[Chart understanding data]

++++++++

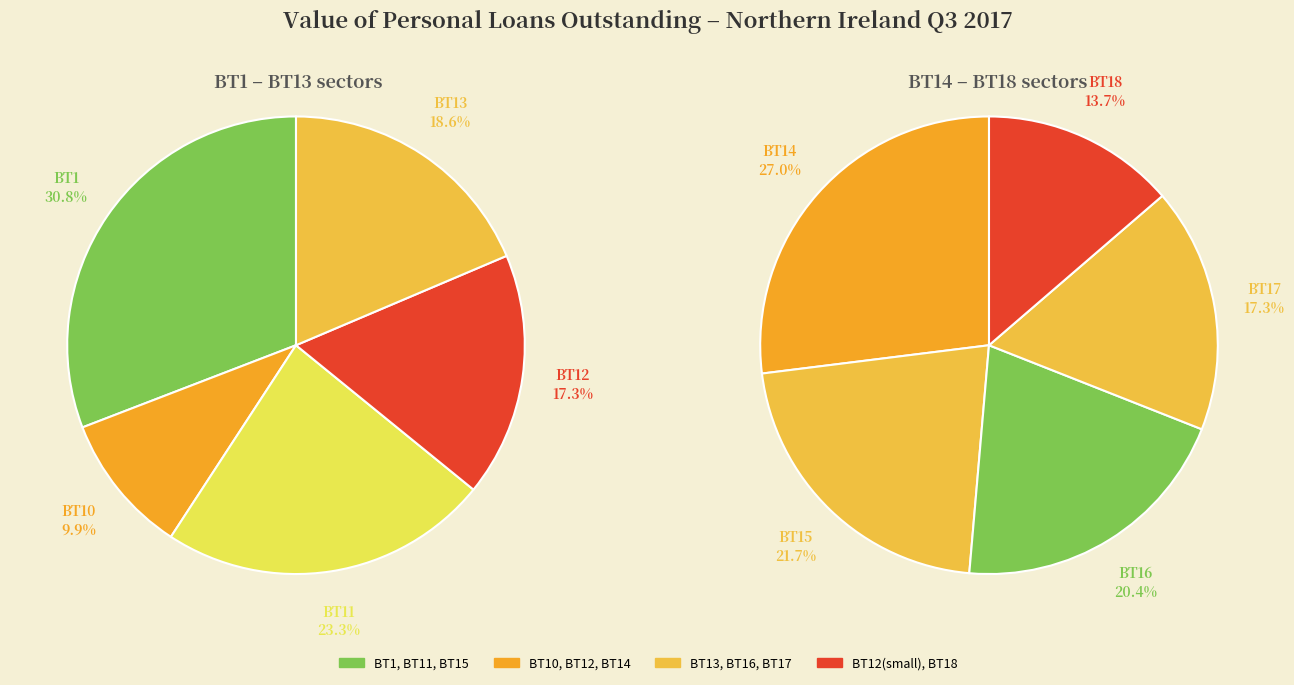

What is the smallest slice in the pie chart?

BT10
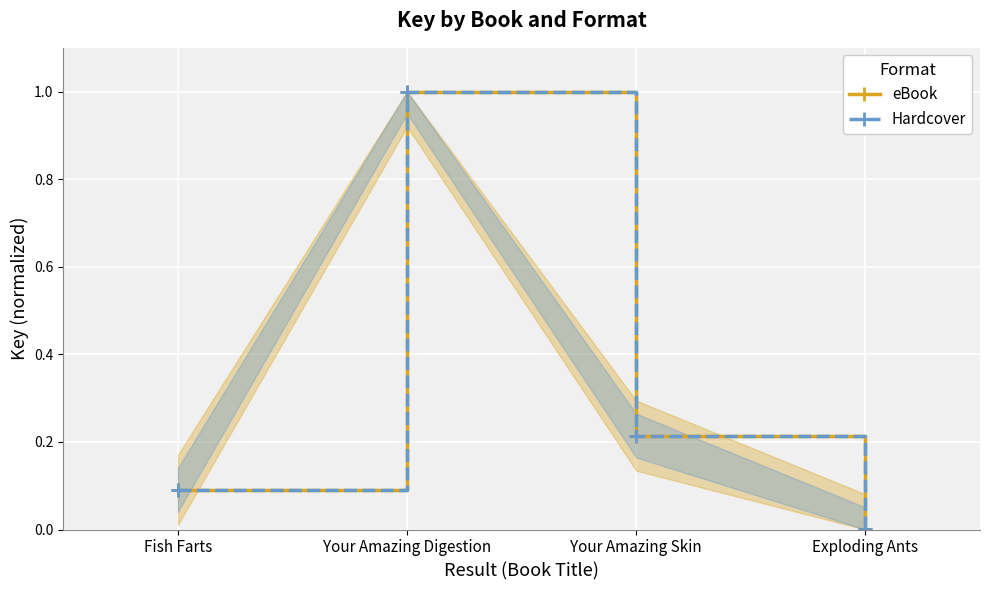

Reading left to right, list all the values displayed in this chart.

eBook: 0.1	1.0	0.2	0.0
Hardcover: 0.1	1.0	0.2	0.0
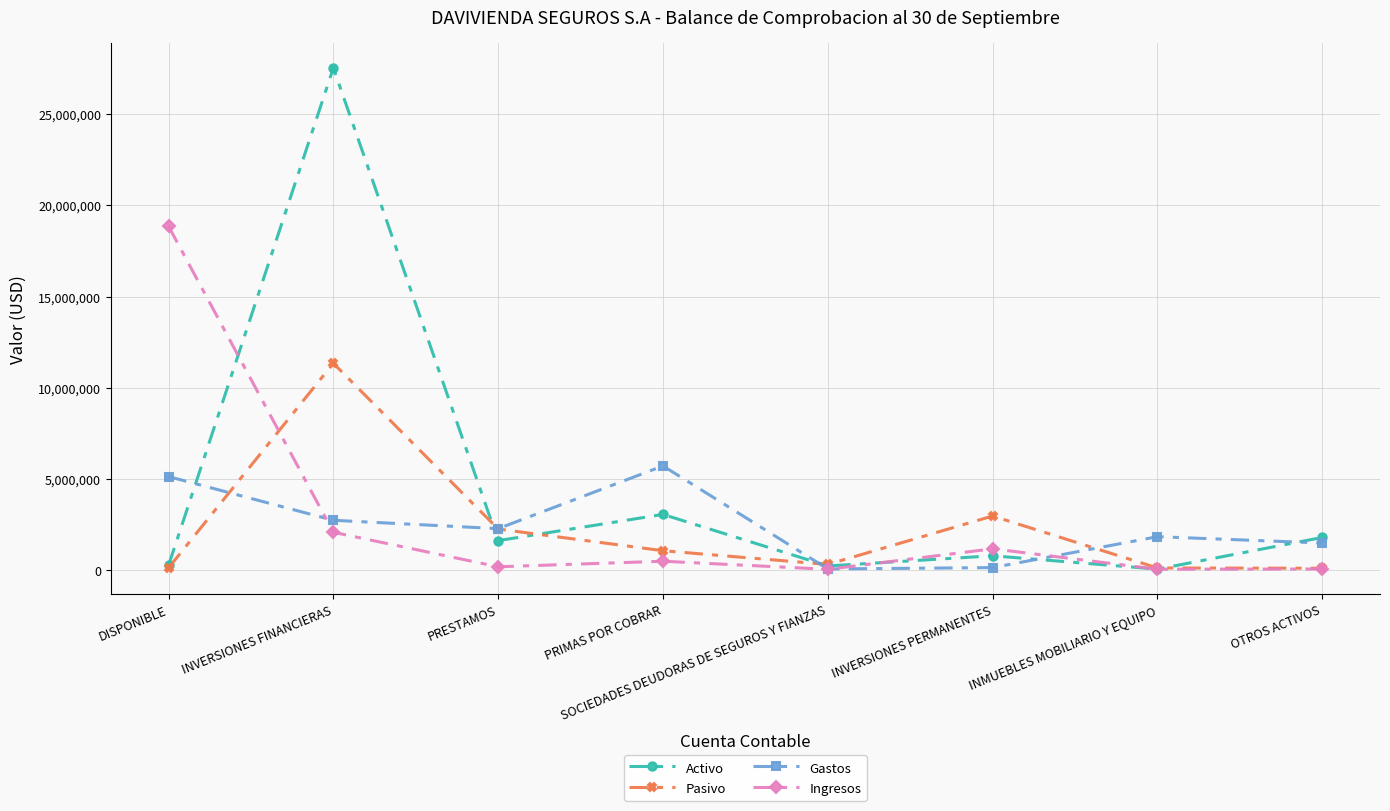

What position from the left is INVERSIONES FINANCIERAS?

2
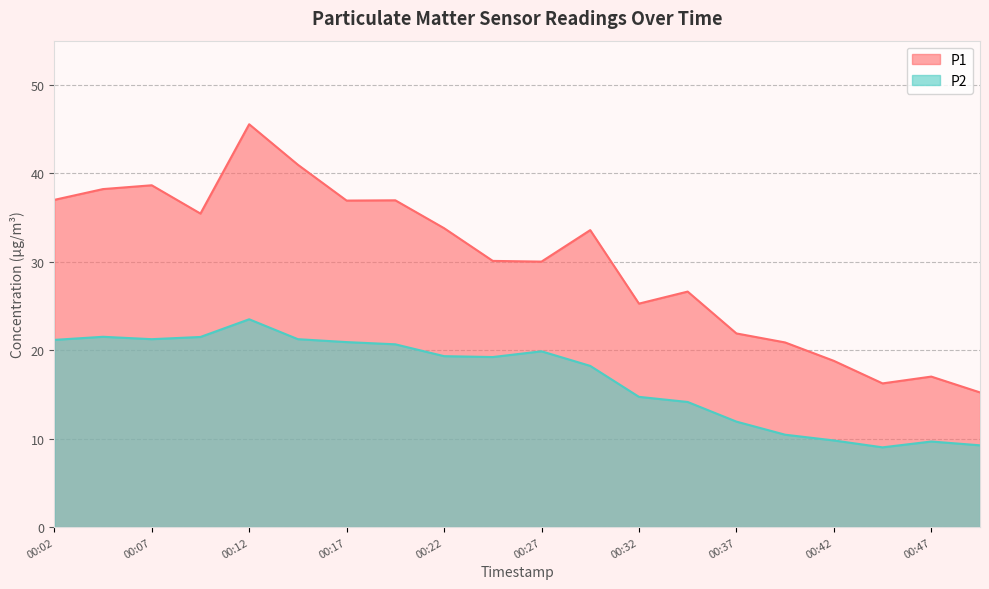

Between 00:14 and 00:44, which series saw the biggest shift?

P1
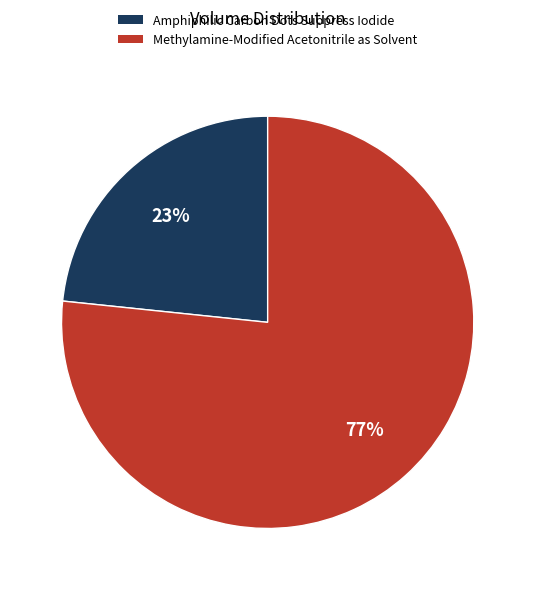

Does Amphiphilic Carbon Dots Suppress Iodide represent more than half of the total?

No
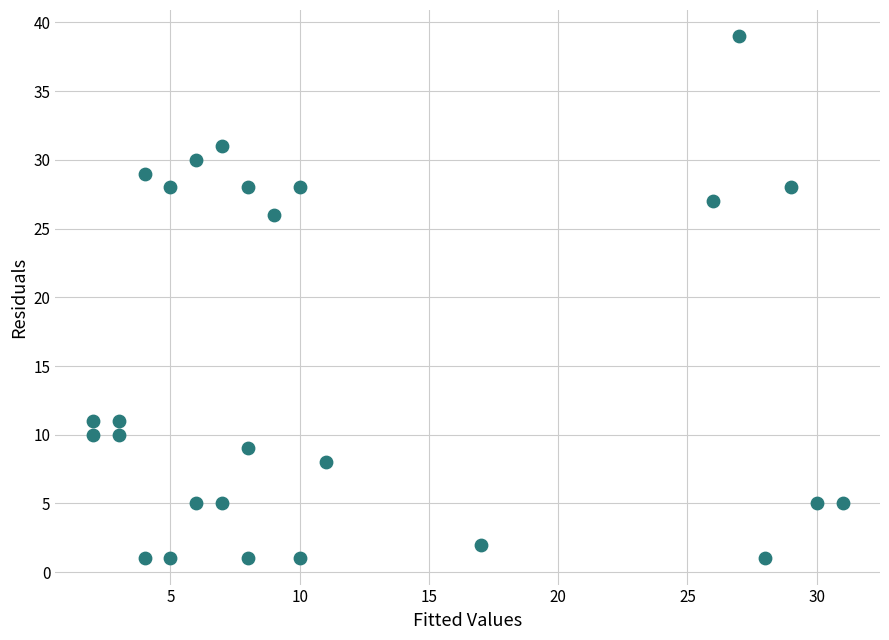

What Y value in the scatter plot is closest to 20?

26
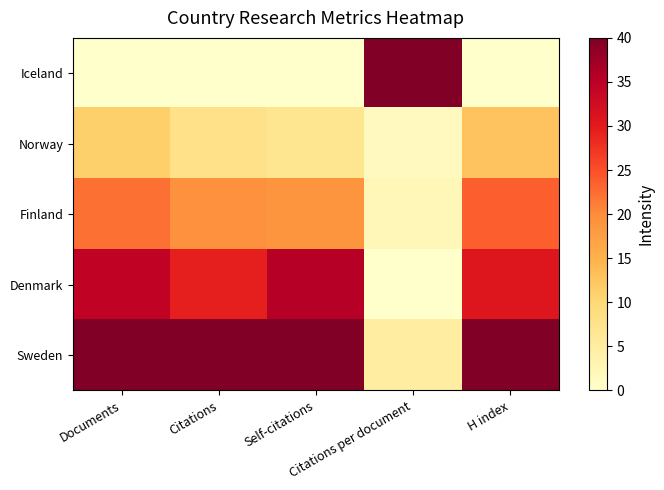

Reading left to right, what are all the values shown in this chart?

Iceland: Documents=0.0	Citations=0.0	Self-citations=0.0	Citations per document=40.0	H index=0.0
Norway: Documents=11.2	Citations=7.9	Self-citations=6.9	Citations per document=1.4	H index=12.7
Finland: Documents=22.2	Citations=19.4	Self-citations=18.8	Citations per document=2.3	H index=23.7
Denmark: Documents=34.5	Citations=29.5	Self-citations=35.3	Citations per document=0.0	H index=30.8
Sweden: Documents=40.0	Citations=40.0	Self-citations=40.0	Citations per document=4.9	H index=40.0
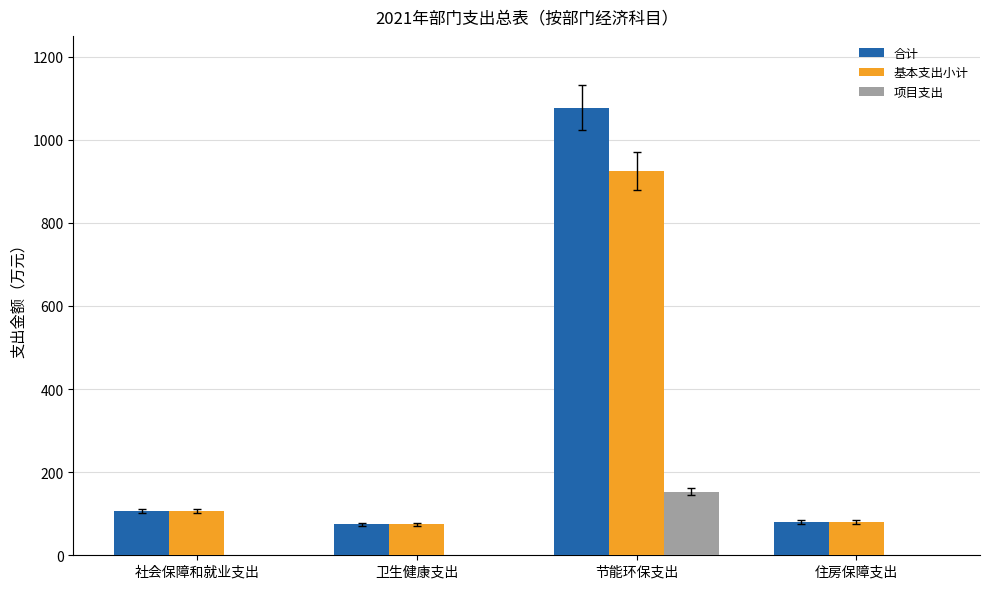

The value of 合计 at 住房保障支出 is 80.0. True or false?

True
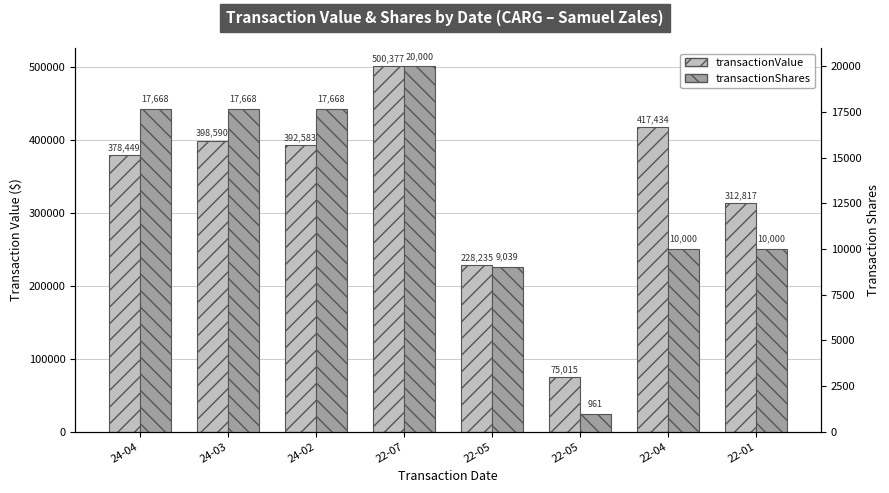

What is the difference between the transactionValue values at 22-05 and 24-04?

303434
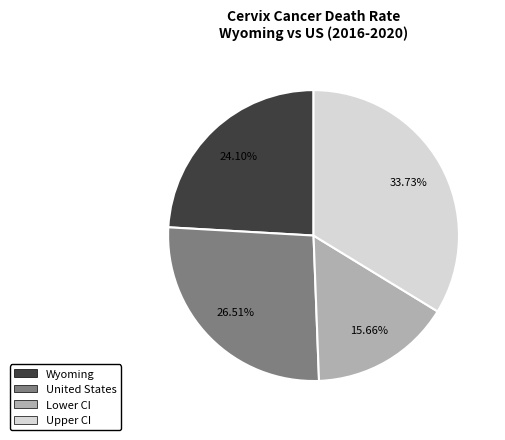

Which has a higher value, United States or Wyoming?

United States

++++++++

**Requirement**
Render the listing as a Markdown table with the columns Number and Entry. Start at the first line and go up to and including the line with "Reading left to right, what". Skip blank lines and leave out the pictures.

**Result of the task**
| Number | Entry |
|---|---|
| 1 | What is the smallest slice in the pie chart? |
| 2 | BT10 |
| 3 | Reading left to right, list all the values displayed in this chart. |
| 4 | eBook: 0.1	1.0	0.2	0.0 |
| 5 | Hardcover: 0.1	1.0	0.2	0.0 |
| 6 | What position from the left is INVERSIONES FINANCIERAS? |
| 7 | 2 |
| 8 | Between 00:14 and 00:44, which series saw the biggest shift? |
| 9 | P1 |
| 10 | Does Amphiphilic Carbon Dots Suppress Iodide represent more than half of the total? |
| 11 | No |
| 12 | What Y value in the scatter plot is closest to 20? |
| 13 | 26 |
| 14 | Reading left to right, what are all the values shown in this chart? |